PROBLEM DETAILS:
In the text on the cross-section check extension, which command gives fast compilation but slow runtime?

TEXT SECTION:
-- BEGIN --
This is an experimental extension to the cross-section check tool. Given input data:
- the available width along roads
- a route
- a set of cross-sections with different minimum width requirements
Split the route and indicate what cross sections fit where.
Attempt to do all of this purely in the browser, leveraging cloud-native file formats for reading subsets of large input data.
To run everything in this repo, you'll need:
The web app expects web/public/out.fgb
to be a flatgeobuffer file with polygons in WGS84 representing space that roads can't go (such as buildings). There are scripts in data_prep/
to build these from different sources; please see there for examples.
To run the web app, cd web; npm i
to initially install dependencies. Then npm run wasm
(for fast compilation but slow runtime, npm run wasm-release
for the opposite tradeoff) whenever the Rust code in backend/
changes. Finally, npm run dev
starts the web app locally and automatically picks up changes in web/
.
-- END --
[A block of data]
-- BEGIN --
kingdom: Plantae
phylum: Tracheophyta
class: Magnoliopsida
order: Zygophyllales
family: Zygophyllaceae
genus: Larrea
-- END --
EXERCISE ANSWER:
npm run wasm